Le Nid, première épicerie participative de Suisse romande

Rubrique Alimentation - Publié le 28.03.2018

Source: L'illustré - Genève a vu l’éclosion d’une épicerie totalement participative, Le Nid, sur les bords du Rhône. Reportage à la Jonction.

Samedi après-midi, une demi-douzaine de personnes s’affairent au premier étage d’un vieux bâtiment, sur les bords du Rhône, dans le quartier de la Jonction. Il faut organiser les étals, faire marcher la caisse, remplir les bacs vides, renseigner les clients. De loin, rien ne distinguerait Le Nid d’une épicerie lambda mais en s’approchant un plus près, les vendeurs sont encore un peu hésitants derrière le tiroir-caisse, devant l’organisation des rayons ou encore avec le prix des produits.


Et pour cause, clients hier, ils sont vendeurs aujourd’hui. C’est le fonctionnement du Nid, l’épicerie appartient à ses clients et ils en sont tous des collaborateurs. Pour le devenir, il suffit de s’affranchir des 200 francs d’inscription qui représentent cinq parts sociales. Puis, moyennant une cotisation de 50 francs par an et deux heures de travail bénévole par mois, le collaborateur a accès aux produits vendus par l’épicerie.

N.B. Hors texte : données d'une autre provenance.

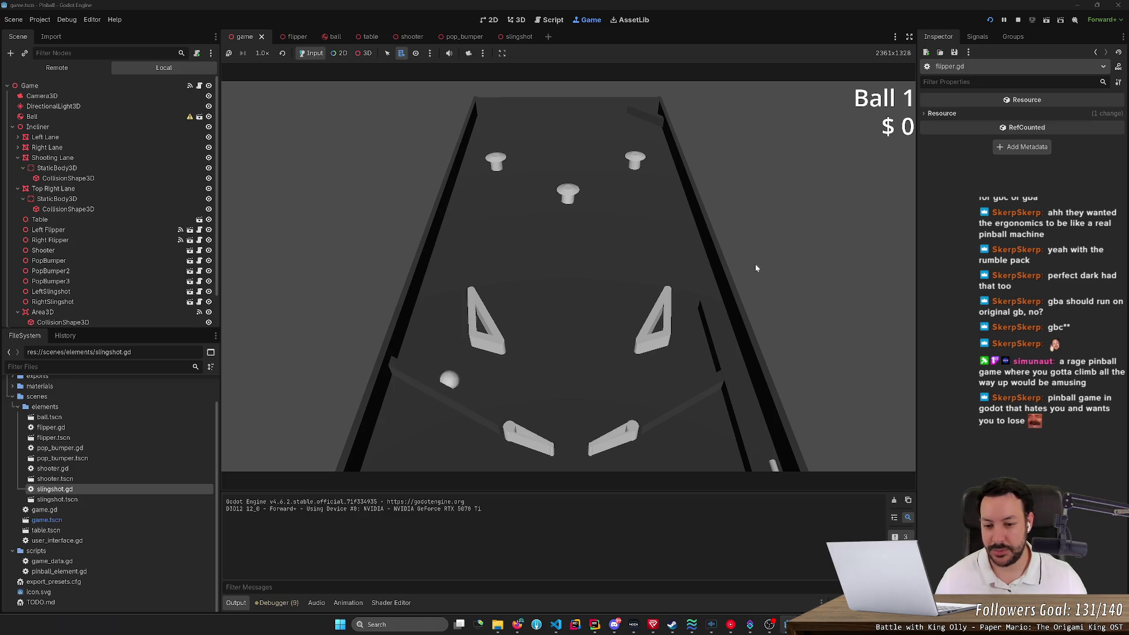
{"action": "key", "text": "Left"}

«L’importance de ce projet et le fait qu’il marche bien repose aussi sur le fait qu’il soit fermé. Pour créer une vraie synergie, il faut que les gens se sentent investis», explique Johann Zoller, l’un des fondateurs du projet. Car pas question de faire ses courses à l’épicerie du Nid sans en être collaborateur. Et ça marche! Aujourd’hui l’épicerie du Nid compte plus de 180 collaborateurs en moins d’un mois d’ouverture. «Nous sommes très contents, la vente marche mieux que prévu et nous avons bientôt atteint notre premier objectif des 200 collaborateurs», continue Johann Zoller.


Au Nid, aucun salarié, tout fonctionne sur une base bénévole. Un comité de huit personnes s’occupe des tâches administratives et de faire tourner le planning. Pour l’instant, sur les étals, des fruits et légumes locaux, mais aussi des pâtes, du riz, des céréales, des produits laitiers, d’hygiène et bien d’autres. La viande manque encore à l’appel, «mais cela ne saurait tarder et quand nous aurons les fonds, nous achèterons les frigos adéquats pour en vendre». Car si l’épicerie se fait 20% de marge sur la vente de ses produits, elle réinvestit tous les profits dans le projet pour acquérir de nouvelles structures et s’agrandir. Pour du local, bio et en vrac, les prix détonnent avec l’habituelle cherté des magasins qui en vendent.


«Les clients sont très patients»


Aujourd’hui, c’est Christian, 42 ans, qui se colle à la caisse avec l’aide de sa compagne Catherine et d’une autre bénévole. C’est son deuxième shift dans l’épicerie, «et on recommence dans trois semaines». Christian s’est inscrit dès qu’il a entendu parler du projet, «j’aime le côté local, bio et solidaire et c’est la première fois que l’on s’investit autant dans le projet. Et puis cela nous permet aussi de passer du temps ensemble.» Les bénévoles s’agitent sous les yeux de Huang, membre du comité, venue en soutien aujourd’hui, «pour les premières fois». «Les clients sont très patients, car ils savent que chacun passera son tour derrière la caisse.» Maud, membre d’une colocation, est venue pour s’inscrire. Une seule inscription suffit pour en faire profiter tout le foyer ou la famille, une aubaine. «J’ai entendu parler du projet sur Facebook, je trouve que le côté coopératif est vraiment super et cela change de la Coop ou de la Migros.»


Même son de cloche pour Laure, 32 ans. «J’ai une soirée chez des amis et je cherchais une fromagerie ouverte, du coup j’ai décidé de venir et de me lancer dans cette aventure.» Pour Johann Zoller, l’un des fondateurs, le but du projet est aussi de créer des débats, car ce sont aux collaborateurs de se mettre d’accord sur les produits qu’ils souhaitent retrouver dans l’épicerie. «Nous voulons aussi que des gens posent des questions comme celle de manger des tomates en hiver ou alors simplement le fait de vouloir trouver des bananes. Si notre but est de se positionner face à la Coop ou la Migros, il faut y penser. Tous les nouveaux produits devront être acceptés à la majorité par les collaborateurs lors de l’assemblée générale et nous devons aussi prendre en compte les moyens techniques qu’ils engagent. Nous (le comité, ndlr) ne pouvons a priori rien refuser si la décision est prise de manière collégiale.»